EXCERPTED DATA ->
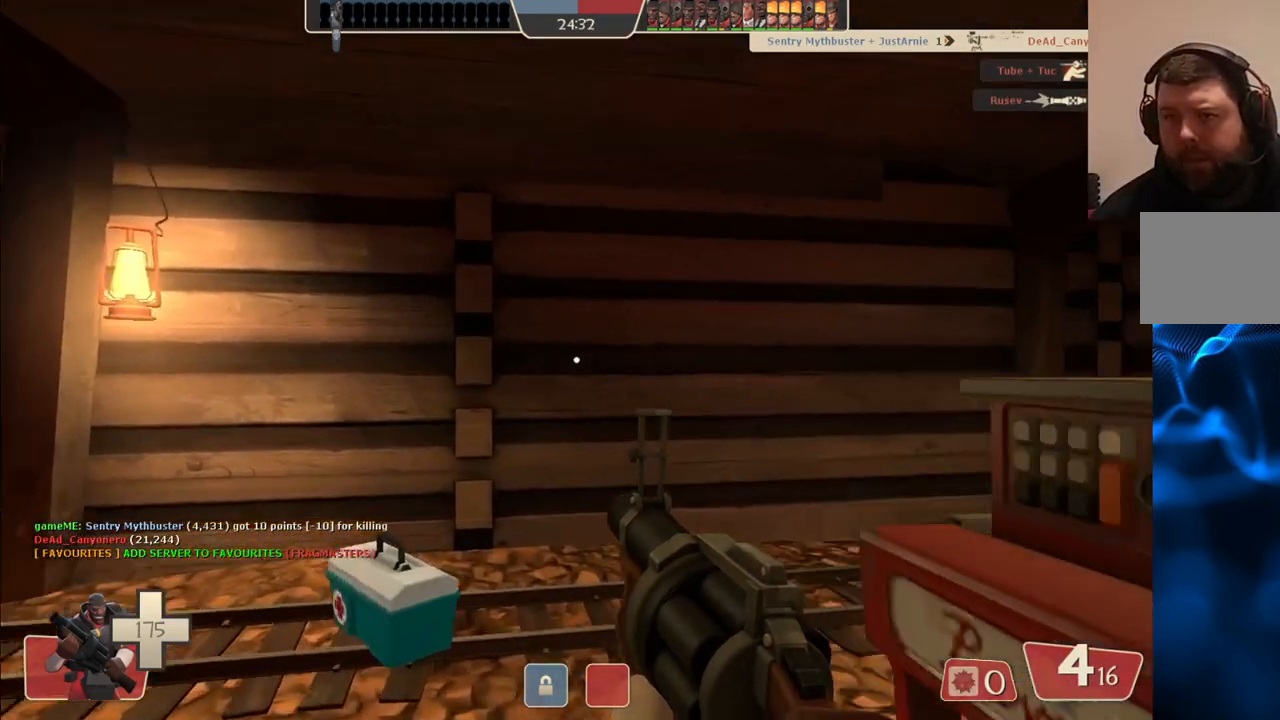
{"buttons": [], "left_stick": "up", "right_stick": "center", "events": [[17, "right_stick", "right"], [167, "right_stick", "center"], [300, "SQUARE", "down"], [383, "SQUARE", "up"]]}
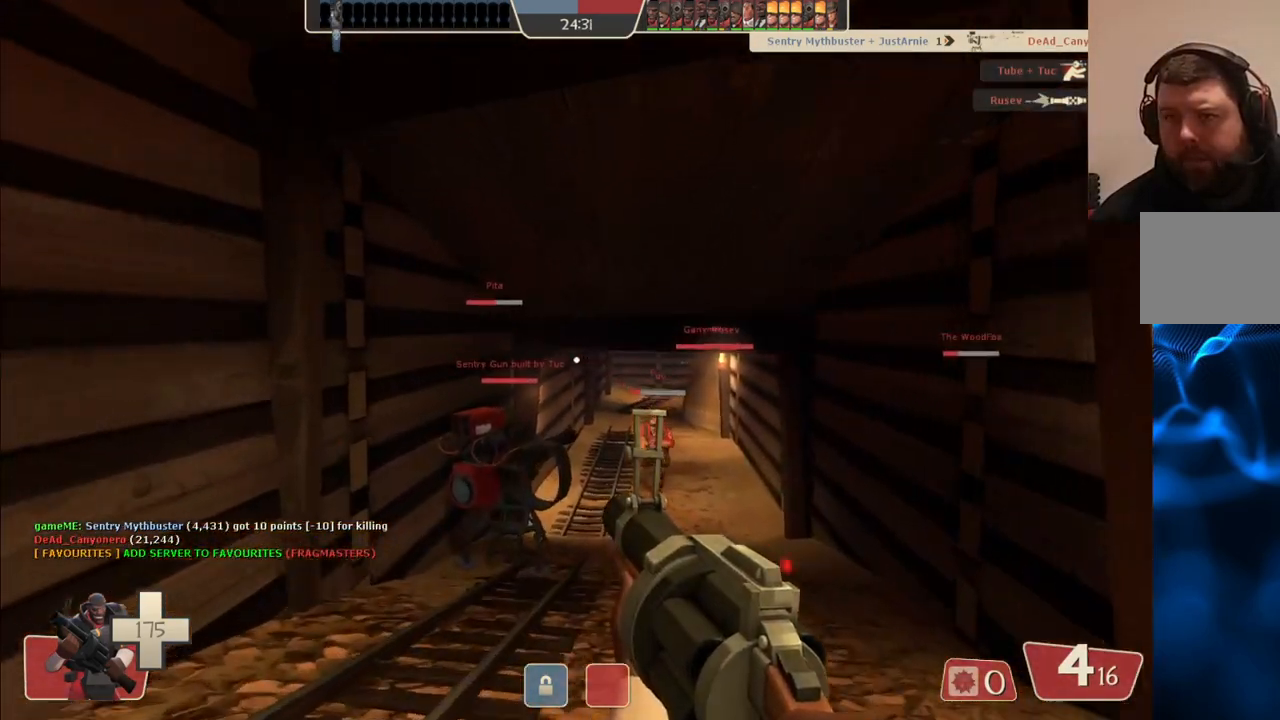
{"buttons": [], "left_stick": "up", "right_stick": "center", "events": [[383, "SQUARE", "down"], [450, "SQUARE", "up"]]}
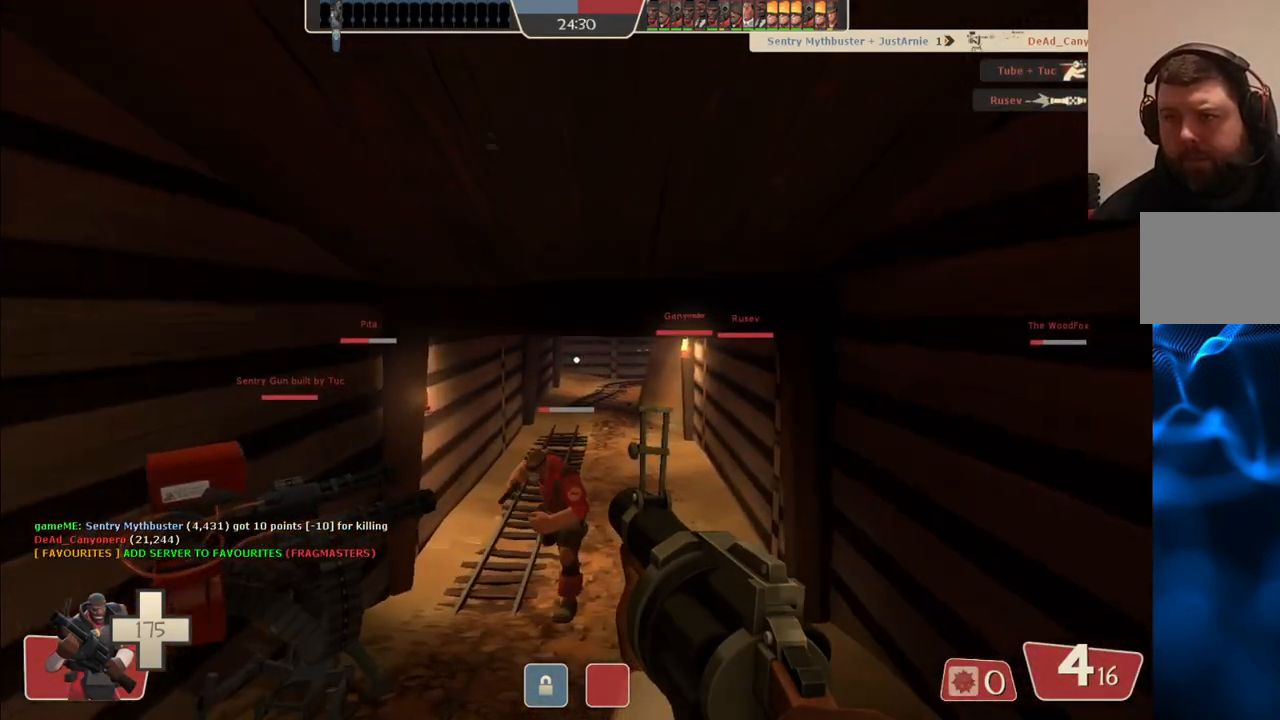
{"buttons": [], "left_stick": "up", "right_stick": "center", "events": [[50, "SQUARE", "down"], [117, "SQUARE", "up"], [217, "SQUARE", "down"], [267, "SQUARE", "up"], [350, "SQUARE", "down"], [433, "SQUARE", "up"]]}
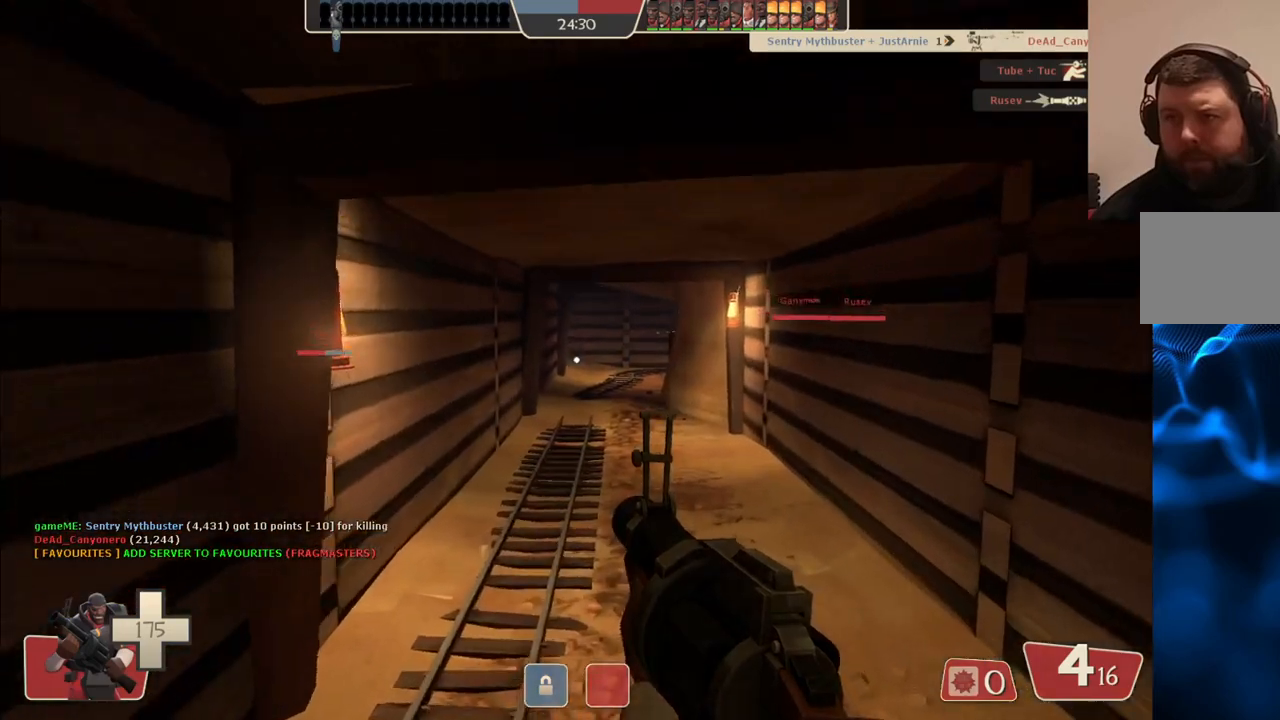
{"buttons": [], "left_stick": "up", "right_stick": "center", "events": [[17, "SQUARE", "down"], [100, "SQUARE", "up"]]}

...

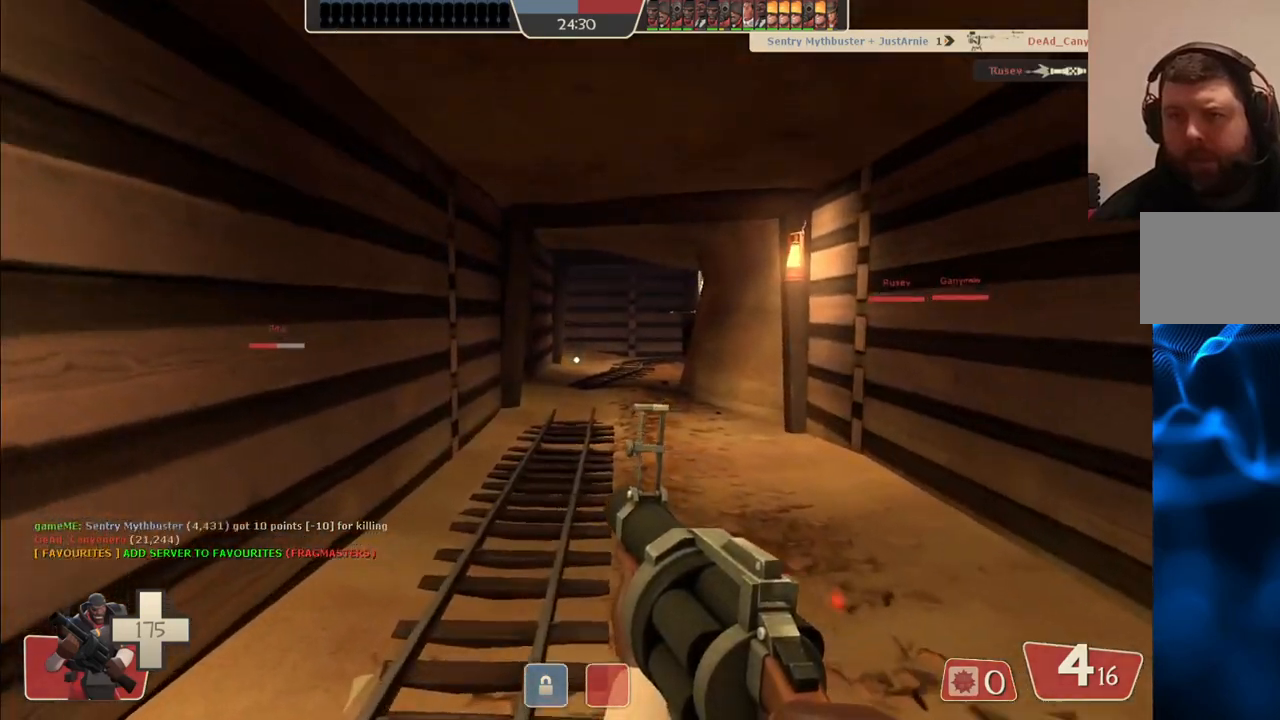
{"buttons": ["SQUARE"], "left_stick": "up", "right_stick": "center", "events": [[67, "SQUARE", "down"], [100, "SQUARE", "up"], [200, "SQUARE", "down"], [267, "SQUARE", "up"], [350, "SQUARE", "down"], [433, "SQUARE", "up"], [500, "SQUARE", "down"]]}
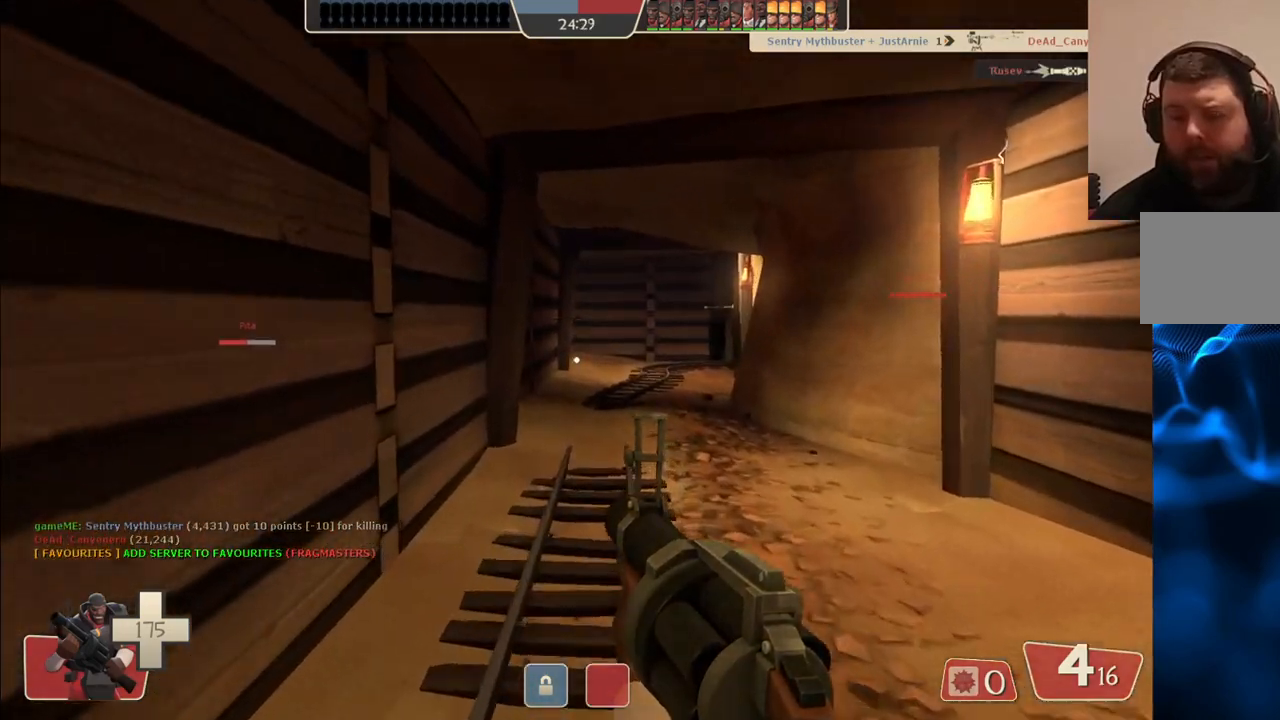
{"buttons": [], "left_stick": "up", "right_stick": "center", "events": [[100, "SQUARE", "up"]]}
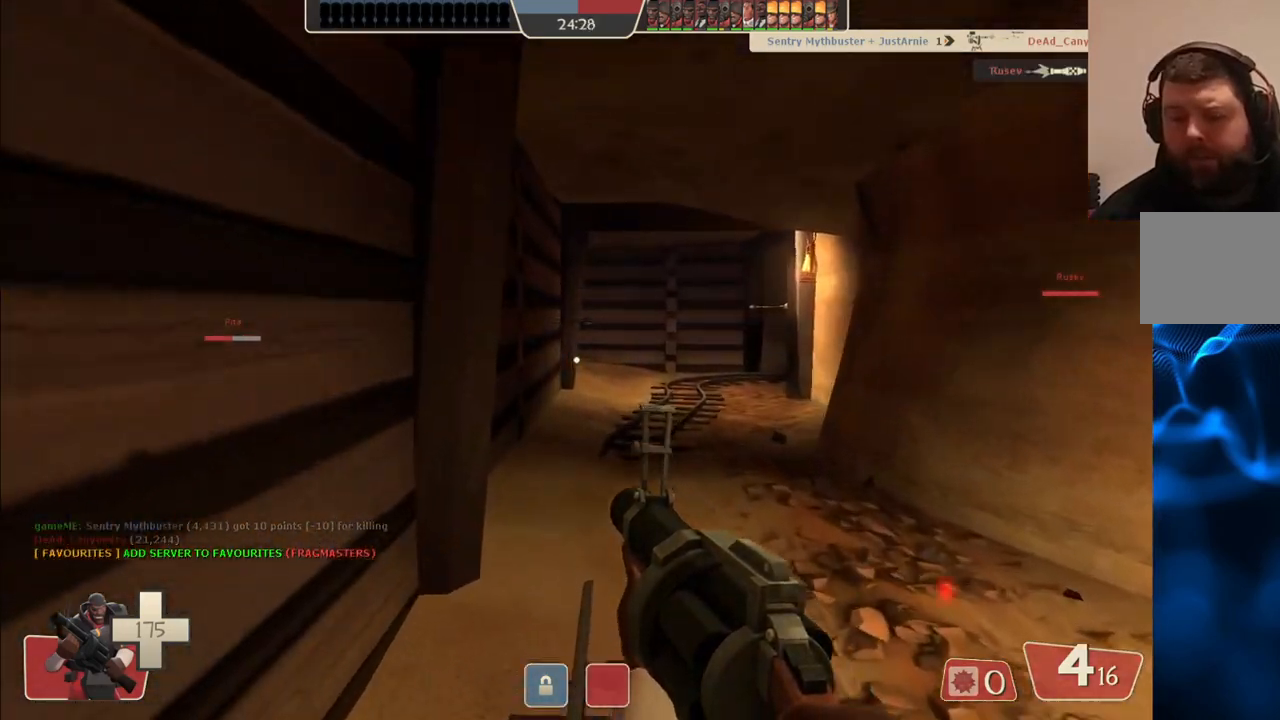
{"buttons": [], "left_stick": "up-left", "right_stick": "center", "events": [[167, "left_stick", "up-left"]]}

EXERCISE INSTRUCTIONS -> Pick out, from the lines above, every one that contains the string "SQUARE".

RESULT ->
{"buttons": [], "left_stick": "up", "right_stick": "center", "events": [[17, "right_stick", "right"], [167, "right_stick", "center"], [300, "SQUARE", "down"], [383, "SQUARE", "up"]]}
{"buttons": [], "left_stick": "up", "right_stick": "center", "events": [[383, "SQUARE", "down"], [450, "SQUARE", "up"]]}
{"buttons": [], "left_stick": "up", "right_stick": "center", "events": [[50, "SQUARE", "down"], [117, "SQUARE", "up"], [217, "SQUARE", "down"], [267, "SQUARE", "up"], [350, "SQUARE", "down"], [433, "SQUARE", "up"]]}
{"buttons": [], "left_stick": "up", "right_stick": "center", "events": [[17, "SQUARE", "down"], [100, "SQUARE", "up"]]}
{"buttons": ["SQUARE"], "left_stick": "up", "right_stick": "center", "events": [[67, "SQUARE", "down"], [100, "SQUARE", "up"], [200, "SQUARE", "down"], [267, "SQUARE", "up"], [350, "SQUARE", "down"], [433, "SQUARE", "up"], [500, "SQUARE", "down"]]}
{"buttons": [], "left_stick": "up", "right_stick": "center", "events": [[100, "SQUARE", "up"]]}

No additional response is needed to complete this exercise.